Most recently, Nagrath et al. described a microchip technology that detected CTCs from almost 100% of patients with various cancers [1]. It is a very exciting study result, but it does not seem to solve the issue of missing the EpCAM-/low&CK+ CTCs because their microchip uses the anti-EpCAM antibody-based enrichment method. There is no data on a direct comparison between the microchip technology and the CellSearch™ system, so it is not clear how much difference in sensitivity it will make compared with the current Food and Drug Administration cleared CellSearch™ system. To our knowledge, our method with the Ariol® system is the first one to be directly compared with the CellSearch™ system and yield superior functionality in CTC enrichment and detection.
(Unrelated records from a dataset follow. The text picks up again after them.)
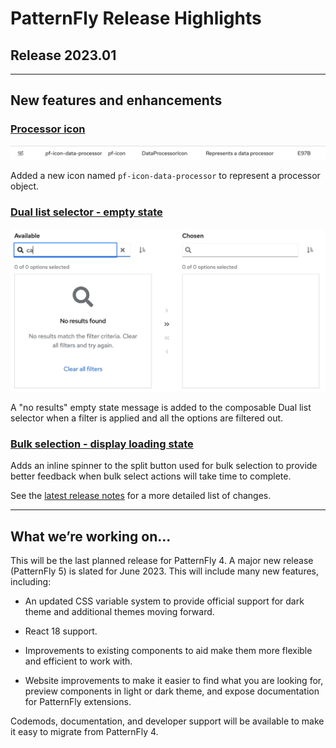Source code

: # PatternFly Release Highlights
## Release 2023.01
----------------------------------------------------------
## New features and enhancements

### [Processor icon](https://www.patternfly.org/v4/guidelines/icons) 

![data-processor icon](./img/processor-icon.png)

Added a new icon named `pf-icon-data-processor` to represent a processor object.

### [Dual list selector - empty state](https://www.patternfly.org/v4/components/dual-list-selector#composable-structure)

![dual list selector with empty state](./img/dual-list-empty-state.png)

A "no results" empty state message is added to the composable Dual list selector when a filter is applied and all the options are filtered out.

### [Bulk selection - display loading state](https://www.patternfly.org/v4/components/dropdown#split-button-progress-checkbox) 

Adds an inline spinner to the split button used for bulk selection to provide better feedback when bulk select actions will take time to complete.


See the [latest release notes](https://www.patternfly.org/v4/developer-resources/release-notes) for a more detailed list of changes.

-----------------------------------------------------------------------------

## What we’re working on...

This will be the last planned release for PatternFly 4. A major new release  (PatternFly 5) is slated for June 2023. This will include many new features, including:

* An updated CSS variable system to provide official support for dark theme and additional themes moving forward.

* React 18 support.

* Improvements to existing components to aid make them more flexible and efficient to work with.

* Website improvements to make it easier to find what you are looking for, preview components in light or dark theme, and expose documentation for PatternFly extensions.

Codemods, documentation, and developer support will be available to make it easy to migrate from PatternFly 4.
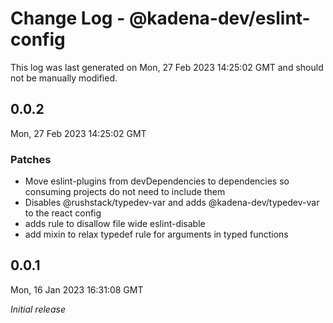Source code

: # Change Log - @kadena-dev/eslint-config

This log was last generated on Mon, 27 Feb 2023 14:25:02 GMT and should not be manually modified.

## 0.0.2
Mon, 27 Feb 2023 14:25:02 GMT

### Patches

- Move eslint-plugins from devDependencies to dependencies so consuming projects do not need to include them
- Disables @rushstack/typedev-var and adds @kadena-dev/typedev-var to the react config
- adds rule to disallow file wide eslint-disable
- add mixin to relax typedef rule for arguments in typed functions

## 0.0.1
Mon, 16 Jan 2023 16:31:08 GMT

_Initial release_

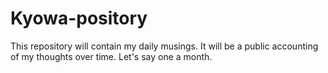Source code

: # Kyowa-pository
This repository will contain my daily musings. It will be a public accounting of my thoughts over time. Let's say one a month.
The strength of our system is a multiplex anti-CK/anti-EpCAM-enrichment protocol combined with a fully automated image analysis platform using both fluorescent and brightfield detection. This method has the capability to enrich all three types of CTCs for complete CTC profiling and downstream analysis. The advantages of our method are obvious: significantly higher detection of heterogeneous CTCs, better image quality with fluorescent and brightfield images, and better detection of CTC clusters. A fully automated system with these advantages may benefit CTC-related studies and further CTC downstream analysis (fluorescence in situ hybridization, DNA/RNA etc) [35, 50, 5259].

Conclusion

The anti-CK antibody-based CTC-enrichment method uses an intracellular CK protein marker to enrich CTCs and achieve better sensitivity of CTC detection than that of the surface EpCAM protein marker in blood samples from breast cancer patients. The higher CTC detection in patients with high CTC counts using our method compared with the CellSearch™ system indicates the possible advantages of monitoring, diagnostics and complete CTC profiling. With the combination of anti-CK and anti-EpCAM antibodies, our method has the capability to enrich and detect most types of CTCs, improving the sensitivity and reproducibility for CTC enrichment and detection and providing complete CTC profiling and downstream analysis. Our method with the Ariol® system provides superior cell image quality by combining fluorescent and brightfield images that allow discrimination between intact cells and cell fragments to reduce false-positive counts. The strategy of our method can be used for enrichment of other cell types with specific intracellular protein markers.